:: DIRECTIVE ::
Make an exact copy of all the entries, with the pictures left out.

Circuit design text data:
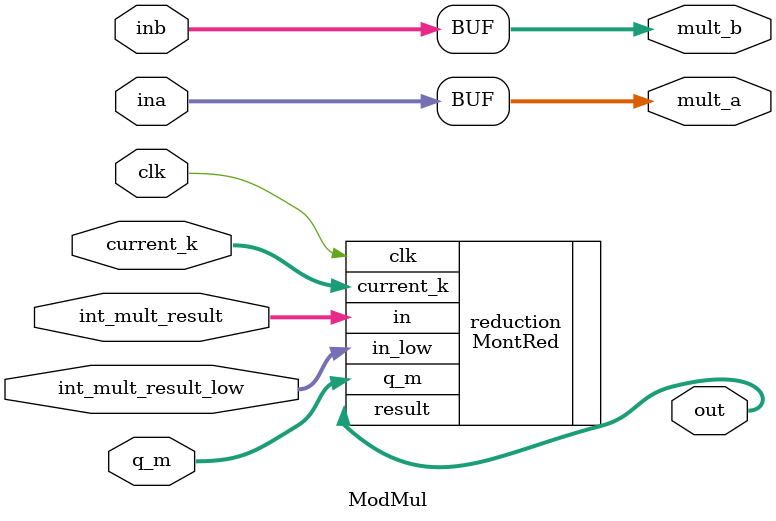
<source format=sv>
`timescale 1ns / 1ps

module ModMul #(
    parameter K = 54,
    parameter W = 24,
    parameter M = 17
  )
  (
    input clk,
    input [K-1:0] ina,
    input [K-1:0] inb,
    input [M-1:0] q_m,
    input [3:0] current_k,

    output [K-1:0] out,

    // Integer Multiplier interface
    output [53:0] mult_a,
    output [53:0] mult_b,
    input [107:0] int_mult_result,
    input [23:0] int_mult_result_low
  );

  assign mult_a = ina;
  assign mult_b = inb;

  MontRed #(
    .K(54)
  ) reduction (
    .clk(clk),
    .in(int_mult_result),
    .in_low(int_mult_result_low),
    .q_m(q_m),
    .current_k(current_k),
    .result(out)
  );

endmodule

</source>
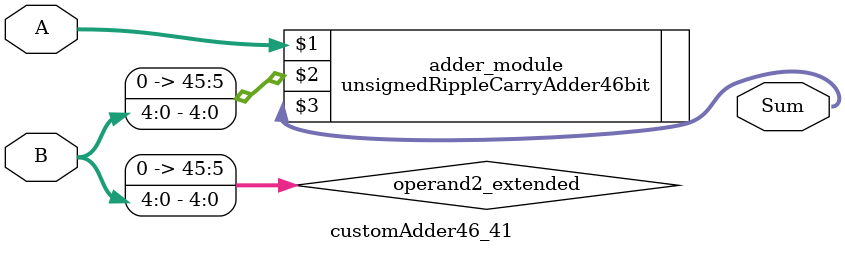
<source format=v>
module customAdder46_41(
                        input [45 : 0] A,
                        input [4 : 0] B,
                        
                        output [46 : 0] Sum
                );

        wire [45 : 0] operand2_extended;
        
        assign operand2_extended =  {41'b0, B};
        
        unsignedRippleCarryAdder46bit adder_module(
            A,
            operand2_extended,
            Sum
        );
        
        endmodule
        
</source>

:: OUTPUT OF THE TASK ::
<source format=sv>
`timescale 1ns / 1ps

module ModMul #(
    parameter K = 54,
    parameter W = 24,
    parameter M = 17
  )
  (
    input clk,
    input [K-1:0] ina,
    input [K-1:0] inb,
    input [M-1:0] q_m,
    input [3:0] current_k,

    output [K-1:0] out,

    // Integer Multiplier interface
    output [53:0] mult_a,
    output [53:0] mult_b,
    input [107:0] int_mult_result,
    input [23:0] int_mult_result_low
  );

  assign mult_a = ina;
  assign mult_b = inb;

  MontRed #(
    .K(54)
  ) reduction (
    .clk(clk),
    .in(int_mult_result),
    .in_low(int_mult_result_low),
    .q_m(q_m),
    .current_k(current_k),
    .result(out)
  );

endmodule

</source>
<source format=v>
module customAdder46_41(
                        input [45 : 0] A,
                        input [4 : 0] B,
                        
                        output [46 : 0] Sum
                );

        wire [45 : 0] operand2_extended;
        
        assign operand2_extended =  {41'b0, B};
        
        unsignedRippleCarryAdder46bit adder_module(
            A,
            operand2_extended,
            Sum
        );
        
        endmodule
        
</source>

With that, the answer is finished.